**WHAT YOU SHOULD DO**
Put every line of text from the records below into a numbered list, skipping any blank lines and leaving the pictures out of your answer.

**SOURCE MATERIAL**

┄┄┄┄┄┄

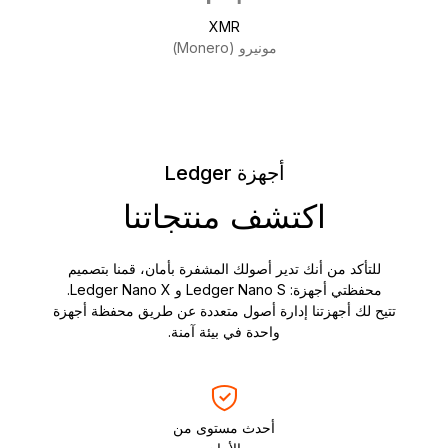
XMR
مونيرو (Monero)
أجهزة Ledger
اكتشف منتجاتنا
للتأكد من أنك تدير أصولك المشفرة بأمان، قمنا بتصميم
محفظتي أجهزة: Ledger Nano S و Ledger Nano X.
تتيح لك أجهزتنا إدارة أصول متعددة عن طريق محفظة أجهزة
واحدة في بيئة آمنة.
أحدث مستوى من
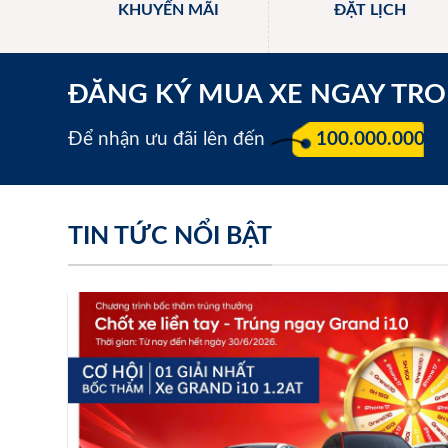
KHUYẾN MÃI
ĐẶT LỊCH
ĐĂNG KÝ MUA XE NGAY TR
Để nhận ưu đãi lên đến
100.000.000 đ
TIN TỨC NỔI BẬT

┄┄┄┄┄┄

**SOLUTION FOR THIS PROBLEM**
1. XMR
2. مونيرو (Monero)
3. أجهزة Ledger
4. اكتشف منتجاتنا
5. للتأكد من أنك تدير أصولك المشفرة بأمان، قمنا بتصميم
6. محفظتي أجهزة: Ledger Nano S و Ledger Nano X.
7. تتيح لك أجهزتنا إدارة أصول متعددة عن طريق محفظة أجهزة
8. واحدة في بيئة آمنة.
9. أحدث مستوى من
10. KHUYẾN MÃI
11. ĐẶT LỊCH
12. ĐĂNG KÝ MUA XE NGAY TR
13. Để nhận ưu đãi lên đến
14. 100.000.000 đ
15. TIN TỨC NỔI BẬT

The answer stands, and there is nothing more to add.